Read this article to get information about the Compact and Saccular types of Ovaries!
Oogenesis, formation of female gametes i.e. ova or eggs, occurs in the female gonads, the ovaries.
Except birds all vertebrates have paired ovaries (bird have single ovary to reduce body weight—a flight adaptation).
The shape and size of ovaries are most variable in different vertebrate species. In teleost and ganoid fishes they are elongated structures extending over a considerable area of the body.
In mammals, they are flattened and ovoid structures in the resting condition, but during the reproductive phase or breeding phase, they may become rounded in appearance containing mound like protrusions. In amphibians, they are composed of a series of lobes, each of which is a mass of eggs during the breeding season. In reptiles and birds, they have the general form of bunch of grapes.
In fishes the size of the ovaries is enormous compared to the body of the female, which in mammals they are small structures in comparison to the adult body. In fishes during breeding season, each ovary may contain millions of mature eggs, whereas, in some mammals only a single egg commonly matures at a time as in man.
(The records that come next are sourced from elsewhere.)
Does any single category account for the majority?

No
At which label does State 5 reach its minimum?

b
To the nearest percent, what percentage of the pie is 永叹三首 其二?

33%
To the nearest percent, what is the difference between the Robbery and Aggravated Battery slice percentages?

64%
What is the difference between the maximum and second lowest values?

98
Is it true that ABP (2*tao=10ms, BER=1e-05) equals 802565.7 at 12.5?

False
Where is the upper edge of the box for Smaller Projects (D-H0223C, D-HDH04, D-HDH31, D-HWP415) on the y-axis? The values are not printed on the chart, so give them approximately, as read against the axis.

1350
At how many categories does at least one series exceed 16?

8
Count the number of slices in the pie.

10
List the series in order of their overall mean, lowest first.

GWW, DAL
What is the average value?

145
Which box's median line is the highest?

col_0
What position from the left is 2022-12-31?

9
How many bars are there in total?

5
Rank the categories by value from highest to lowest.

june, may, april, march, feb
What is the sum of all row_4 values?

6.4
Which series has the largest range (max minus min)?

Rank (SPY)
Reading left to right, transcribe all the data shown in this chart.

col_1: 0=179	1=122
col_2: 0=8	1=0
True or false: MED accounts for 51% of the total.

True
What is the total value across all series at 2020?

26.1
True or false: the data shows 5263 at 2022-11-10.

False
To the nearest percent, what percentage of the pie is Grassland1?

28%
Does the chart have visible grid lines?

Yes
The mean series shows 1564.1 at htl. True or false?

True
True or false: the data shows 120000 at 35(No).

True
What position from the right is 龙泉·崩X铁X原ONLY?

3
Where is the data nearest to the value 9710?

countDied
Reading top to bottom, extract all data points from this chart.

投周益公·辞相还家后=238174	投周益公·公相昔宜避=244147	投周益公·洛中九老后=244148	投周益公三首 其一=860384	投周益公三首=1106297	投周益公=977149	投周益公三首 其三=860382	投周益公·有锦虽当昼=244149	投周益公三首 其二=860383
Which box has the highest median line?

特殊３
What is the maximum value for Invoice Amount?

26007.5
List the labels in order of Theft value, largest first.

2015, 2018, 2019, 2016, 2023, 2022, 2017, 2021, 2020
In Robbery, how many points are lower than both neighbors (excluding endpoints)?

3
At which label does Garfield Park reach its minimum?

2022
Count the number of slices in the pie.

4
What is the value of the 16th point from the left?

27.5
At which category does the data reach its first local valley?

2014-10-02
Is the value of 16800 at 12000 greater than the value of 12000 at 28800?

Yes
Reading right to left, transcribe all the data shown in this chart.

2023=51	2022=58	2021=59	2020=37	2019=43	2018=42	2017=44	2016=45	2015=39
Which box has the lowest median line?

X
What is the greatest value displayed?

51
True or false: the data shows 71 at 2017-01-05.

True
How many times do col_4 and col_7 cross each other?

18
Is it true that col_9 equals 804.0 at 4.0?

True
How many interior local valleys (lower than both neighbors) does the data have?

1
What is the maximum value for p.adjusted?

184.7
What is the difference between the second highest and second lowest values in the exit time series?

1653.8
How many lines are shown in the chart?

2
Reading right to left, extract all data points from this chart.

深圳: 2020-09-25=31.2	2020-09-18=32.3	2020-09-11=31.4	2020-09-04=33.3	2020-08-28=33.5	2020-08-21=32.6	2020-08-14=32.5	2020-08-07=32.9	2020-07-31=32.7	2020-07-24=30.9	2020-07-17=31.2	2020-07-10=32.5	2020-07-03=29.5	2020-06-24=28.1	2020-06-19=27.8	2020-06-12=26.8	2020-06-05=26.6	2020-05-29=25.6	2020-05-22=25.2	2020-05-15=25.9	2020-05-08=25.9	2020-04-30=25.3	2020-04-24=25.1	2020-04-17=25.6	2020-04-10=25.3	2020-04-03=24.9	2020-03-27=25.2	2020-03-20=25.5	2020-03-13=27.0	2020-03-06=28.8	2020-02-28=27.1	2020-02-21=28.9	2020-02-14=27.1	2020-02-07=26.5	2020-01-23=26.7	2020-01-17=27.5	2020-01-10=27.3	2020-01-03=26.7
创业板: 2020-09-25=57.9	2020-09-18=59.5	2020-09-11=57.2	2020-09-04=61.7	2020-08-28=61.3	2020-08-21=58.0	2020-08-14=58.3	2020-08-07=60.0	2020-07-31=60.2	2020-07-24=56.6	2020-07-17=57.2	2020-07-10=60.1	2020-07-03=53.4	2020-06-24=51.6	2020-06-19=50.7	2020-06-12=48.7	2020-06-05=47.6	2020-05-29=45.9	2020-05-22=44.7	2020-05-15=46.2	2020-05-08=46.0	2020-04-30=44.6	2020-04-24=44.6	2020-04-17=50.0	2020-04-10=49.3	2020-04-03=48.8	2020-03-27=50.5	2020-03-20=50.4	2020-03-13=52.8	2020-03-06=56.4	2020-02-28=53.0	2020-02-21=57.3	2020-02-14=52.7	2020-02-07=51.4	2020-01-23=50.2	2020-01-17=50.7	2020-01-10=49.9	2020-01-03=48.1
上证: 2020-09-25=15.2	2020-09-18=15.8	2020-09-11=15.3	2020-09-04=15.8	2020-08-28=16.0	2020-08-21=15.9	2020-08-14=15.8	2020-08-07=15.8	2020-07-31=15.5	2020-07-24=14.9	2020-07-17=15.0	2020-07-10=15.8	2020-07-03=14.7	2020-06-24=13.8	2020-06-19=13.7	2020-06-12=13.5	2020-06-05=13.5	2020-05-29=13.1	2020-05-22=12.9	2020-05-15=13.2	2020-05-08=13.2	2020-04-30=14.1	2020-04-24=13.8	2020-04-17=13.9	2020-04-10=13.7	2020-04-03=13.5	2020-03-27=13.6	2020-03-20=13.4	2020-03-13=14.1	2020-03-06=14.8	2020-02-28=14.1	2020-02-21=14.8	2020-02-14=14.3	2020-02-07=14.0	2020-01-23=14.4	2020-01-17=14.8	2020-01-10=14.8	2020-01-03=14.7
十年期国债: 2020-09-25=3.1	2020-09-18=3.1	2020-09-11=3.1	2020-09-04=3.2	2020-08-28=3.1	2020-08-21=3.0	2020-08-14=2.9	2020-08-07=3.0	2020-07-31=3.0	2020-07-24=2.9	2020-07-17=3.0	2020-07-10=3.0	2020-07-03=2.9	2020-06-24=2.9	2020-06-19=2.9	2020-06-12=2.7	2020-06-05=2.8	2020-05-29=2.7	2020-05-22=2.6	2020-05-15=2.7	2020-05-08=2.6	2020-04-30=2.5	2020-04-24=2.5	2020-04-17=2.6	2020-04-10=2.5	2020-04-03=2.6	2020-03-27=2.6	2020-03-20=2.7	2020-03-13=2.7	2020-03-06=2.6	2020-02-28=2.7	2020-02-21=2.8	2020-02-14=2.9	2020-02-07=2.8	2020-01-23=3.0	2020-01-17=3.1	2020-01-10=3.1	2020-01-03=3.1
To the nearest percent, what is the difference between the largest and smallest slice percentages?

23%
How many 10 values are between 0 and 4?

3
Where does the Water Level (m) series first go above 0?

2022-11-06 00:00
Morphologically, the ovaries of vertebrates may be divided into the following two types:
Compact type ovaries:
This type of ovary is found in cyclostomes, elasmobranchs, teleosts, turtles, crocodiles, birds and mammals. The compact mammalian ovary has the following regions:
1. Medulla:
An inner part containing relatively large blood and lymph vessels and growing follicles.
2. Cortex:
An area outside of and surrounding the medulla, containing early or young and ripe follicles i.e. ova in various stages of development.
3. Tunica albuginea:
Connective tissue layer surrounding the cortex.
4. Germinal epithelium:
Covering epithelium of the ovary providing continuously the primordial germ cells for oogenesis.
The germinal cells divide quickly forming a mass of cells, the egg nest. One cell outgrows the other to become oogonium. Cells surrounding it become the follicle cells that will nourish the oogonium. The mass of the cells thus converted into a primary or young follicle moves deeper into the substance of the ovary.
As the primary oocyte further increases in size, the follicle cells around the oocyte become more numerous and constitute a sort of capsule or theca. These follicles are believed to be important intermediates in the transfer of materials from blood and the surrounding tissues to the growing oocyte.
The outer layer of the theca is of somewhat spindle shaped cells called theca externa, and an inner layer of more rounded cells called theca interna. The oocyte by this time has a thin vitelline membrane surrounded by a thick and non-cellular membrane, the zona-pellucida. Follicular cells lying immediately outside the zona pellucida are large and columnar, and constitute the corona radiata.
Shortly before the growing follicle is due to ‘ripen’, it begins to develop a cavity by rearrangement of the follicle cells. This cavity, the antrum, becomes filled with a semi viscous fluid called the liquor follicule. It is in this stage that it is most frequently designated by the old term Graffian follicle.
The antrum occupies the eccentric position and the follicular cells in several layers around the antrum become granular forming the stratum granulosum. Distinguished from the theca interna large by a more compact arrangement of cells with large nuclei.
At this point where the ovum lies among the follicle cells, they from a hillock projection from the stratum granulosum into the antrum. This hillock is known as the cumulus oopharus or discus proligerous. When first formed, it is broad and low. As the follicle approaches maturity, it becomes more elevated and somewhat undercut.
Finally, the ovum is carried on a slender stalk of cells which readily releases it and allows it to escape in the follicular fluid set free when the follicle ruptures. The free oocyte is soon picked up by the oviduct funnel and pushed down the oviduct by peristalitic waves in its walls.
In some mammals, the antrum soon after becomes filled with blood coming from the ruptured capillaries of the follicle; such a body is called corpus haemorrhagicum. In others such structure is not formed, yet a blood clot appears. In either case the cells of stratum granulosum and the theca interna become endocrine. These are now called lutein cells.
The blood clot along with lutein cells form a characteristic structure known as corpus luteum. Corpus lutea normally develops from all ruptured follicles, but if the liberated ova are not fertilized, the corpora lutea soon degenerate.
If fertilization takes place, it persists as corpus luteum of pregnancy, till the fully developed foetus is delivered at the end of gestation period. If fertilisation does not take place, it is called the corpus luteum of ovulation, which finally shrinks so that only a white scar, called corpus albicans is left in the end (Fig.10).
Saccular type ovaries:
The saccular type ovaries are found only in amphibians among the vertebrates. Such ovary has a cortex and germinal epithelium, somewhat similar to the compact ovary but the area which forms the medulla here is represented by a large lymph space.
The germinal layer gives rise to ovarian follicles each of which enclosing a developing oocyte. Mature follicles rise to the surface of the ovary and liberate the oocyte by a sudden rupture of the follicular wall. Not all follicles reach maturity, some degenerate or become atretic.